Today was the third and final day of our Gaia DR2 zero-day workshop. My goodness it was a fun week. Many of the participants told me that they would remember this week for the rest of their lives! Now that's not something I hear every day. And the participants here in NYC were very much focused on learning what is in the data, and exploring the data. There was no sense of trying to rush out publications or results. I loved the atmosphere.
In my own research today, I worked with Dustin Lang (Toronto) to understand the SDSS-III spectra that overlap the white-dwarf parts of the UV color–magnitude diagram that David Schiminovich (Columbia) and Lang showed yesterday. It wasn't obviously simple, but I have ideas about making a latent-variable model for it: Predicting spectra from photometry!

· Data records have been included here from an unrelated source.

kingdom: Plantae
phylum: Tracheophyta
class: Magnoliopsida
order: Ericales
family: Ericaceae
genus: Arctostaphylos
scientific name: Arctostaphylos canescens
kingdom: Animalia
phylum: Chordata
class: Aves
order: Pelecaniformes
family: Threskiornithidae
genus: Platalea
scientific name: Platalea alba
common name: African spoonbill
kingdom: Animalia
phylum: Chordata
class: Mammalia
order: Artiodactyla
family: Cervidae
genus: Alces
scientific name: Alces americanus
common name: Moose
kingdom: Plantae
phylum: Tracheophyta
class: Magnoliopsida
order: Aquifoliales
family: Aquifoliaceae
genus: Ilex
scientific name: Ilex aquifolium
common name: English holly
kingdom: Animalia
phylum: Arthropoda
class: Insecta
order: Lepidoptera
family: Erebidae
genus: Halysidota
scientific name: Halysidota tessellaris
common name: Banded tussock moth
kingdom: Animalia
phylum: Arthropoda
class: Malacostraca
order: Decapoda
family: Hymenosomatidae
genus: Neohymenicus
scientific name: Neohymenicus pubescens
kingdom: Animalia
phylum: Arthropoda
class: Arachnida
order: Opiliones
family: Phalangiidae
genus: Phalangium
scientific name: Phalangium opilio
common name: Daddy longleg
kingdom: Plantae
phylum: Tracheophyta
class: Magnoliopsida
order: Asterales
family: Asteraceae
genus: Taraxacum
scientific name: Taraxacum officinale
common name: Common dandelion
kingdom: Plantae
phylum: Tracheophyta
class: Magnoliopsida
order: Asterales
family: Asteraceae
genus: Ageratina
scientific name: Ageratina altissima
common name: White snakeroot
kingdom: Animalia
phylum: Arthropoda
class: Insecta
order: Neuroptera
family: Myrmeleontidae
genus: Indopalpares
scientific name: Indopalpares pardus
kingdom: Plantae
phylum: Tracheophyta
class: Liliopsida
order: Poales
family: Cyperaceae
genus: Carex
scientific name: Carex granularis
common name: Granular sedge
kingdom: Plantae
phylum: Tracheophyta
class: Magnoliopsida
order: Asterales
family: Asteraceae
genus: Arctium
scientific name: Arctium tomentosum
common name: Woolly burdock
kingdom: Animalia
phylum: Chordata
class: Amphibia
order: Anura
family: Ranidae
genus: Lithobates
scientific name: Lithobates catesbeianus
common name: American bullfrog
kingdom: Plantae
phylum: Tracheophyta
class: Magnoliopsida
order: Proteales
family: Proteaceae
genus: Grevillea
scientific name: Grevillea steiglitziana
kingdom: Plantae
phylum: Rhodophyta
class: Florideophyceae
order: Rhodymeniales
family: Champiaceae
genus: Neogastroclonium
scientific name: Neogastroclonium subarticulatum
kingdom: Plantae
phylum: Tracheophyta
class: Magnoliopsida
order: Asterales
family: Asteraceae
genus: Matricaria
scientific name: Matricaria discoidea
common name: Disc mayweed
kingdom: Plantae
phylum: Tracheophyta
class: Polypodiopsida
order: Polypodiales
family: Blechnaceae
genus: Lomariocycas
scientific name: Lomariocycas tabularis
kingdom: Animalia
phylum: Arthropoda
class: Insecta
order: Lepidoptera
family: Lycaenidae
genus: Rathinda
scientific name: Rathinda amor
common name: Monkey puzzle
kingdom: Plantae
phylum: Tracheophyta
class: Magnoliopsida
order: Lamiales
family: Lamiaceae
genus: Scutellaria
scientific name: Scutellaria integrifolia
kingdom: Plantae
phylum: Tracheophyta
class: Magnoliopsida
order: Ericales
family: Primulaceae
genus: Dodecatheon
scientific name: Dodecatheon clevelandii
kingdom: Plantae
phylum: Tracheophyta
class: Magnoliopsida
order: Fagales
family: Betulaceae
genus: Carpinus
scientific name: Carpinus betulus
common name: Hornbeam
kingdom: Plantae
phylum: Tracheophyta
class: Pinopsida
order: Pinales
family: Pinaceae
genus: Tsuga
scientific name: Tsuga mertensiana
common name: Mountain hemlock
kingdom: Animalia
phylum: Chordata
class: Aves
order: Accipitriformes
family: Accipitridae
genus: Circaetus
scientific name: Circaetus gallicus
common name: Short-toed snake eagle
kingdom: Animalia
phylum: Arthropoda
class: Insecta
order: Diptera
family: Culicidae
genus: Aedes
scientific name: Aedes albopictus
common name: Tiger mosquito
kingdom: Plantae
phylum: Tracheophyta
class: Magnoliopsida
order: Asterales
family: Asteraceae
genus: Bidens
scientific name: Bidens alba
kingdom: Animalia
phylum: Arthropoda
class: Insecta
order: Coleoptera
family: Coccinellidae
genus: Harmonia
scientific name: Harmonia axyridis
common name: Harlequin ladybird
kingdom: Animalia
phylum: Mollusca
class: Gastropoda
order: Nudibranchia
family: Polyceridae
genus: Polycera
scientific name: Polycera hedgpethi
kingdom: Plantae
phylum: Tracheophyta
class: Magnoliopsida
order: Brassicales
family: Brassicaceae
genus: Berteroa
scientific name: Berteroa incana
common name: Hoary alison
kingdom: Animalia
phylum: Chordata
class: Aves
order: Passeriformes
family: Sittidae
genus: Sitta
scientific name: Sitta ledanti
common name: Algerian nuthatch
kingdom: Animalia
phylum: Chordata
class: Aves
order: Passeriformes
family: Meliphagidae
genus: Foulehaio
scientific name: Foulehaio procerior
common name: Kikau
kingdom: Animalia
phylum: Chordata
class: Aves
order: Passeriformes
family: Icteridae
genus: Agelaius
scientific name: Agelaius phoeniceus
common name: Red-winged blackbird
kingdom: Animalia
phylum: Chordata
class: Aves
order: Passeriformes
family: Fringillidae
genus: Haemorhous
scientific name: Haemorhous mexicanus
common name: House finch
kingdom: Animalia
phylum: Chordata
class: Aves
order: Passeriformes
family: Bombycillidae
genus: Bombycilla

In the lunch-time check-in session there were some really impressive results. One was a big model for stellar physical parameters, and extinctions in a two-component model by Eddie Schlafly (LBNL). He pointed out that since Gaia gives distances and colors, it is sensitive to even fully gray extinction. So it provides a new window into extinction. Since his model involves simultaneously modeling stellar multi-band photometry (combined from many missions) along with the intrinsic properties of every star, it got big fast. I think it was at 800,000 parameters today. Optimized! That's pretty good for day three.
Another beautiful set of results at the check-in were visualizations of tidal features: Sarah Pearson (Columbia) visualized the tidal tails of Palomar 5, hoping to find them extend further than ever before. Chervin Laporte (UVic) visualized the anti-center stream and made the case that all of its kinematic properties are consistent with it being a tidal arm coming off the Milky Way from an interaction (with Sagittarius, I guess?). The morphology of the anti-center stream really is sharp, like a fold caustic.
In more general data-understanding categories, Sergey Koposov (CMU) scanned through proper-motion space, showing us low-parallax (that is, non-close) stars in different proper-motion bins. That highlighted a lot of streams, clusters, and anisotropies. And Andy Cassey (Monash) showed us how good (or bad) astrometric excess variance (and also radial-velocity excess variance) is at detecting binary stars. The answer is: Promising, but not calibrated usefully yet. In an ideal world we would build a self-calibrated model of what causes the variance and then use the residuals to detect binarity.
There were many more impressive things today, about the nearby volume, about comoving stars, about detailed chemical abundances, about the GD-1 stream (and possible progenitor!), and about kinematics of the disk and kinematics of the bar; too many things to mention here. Thank you, Gaia Collaboration.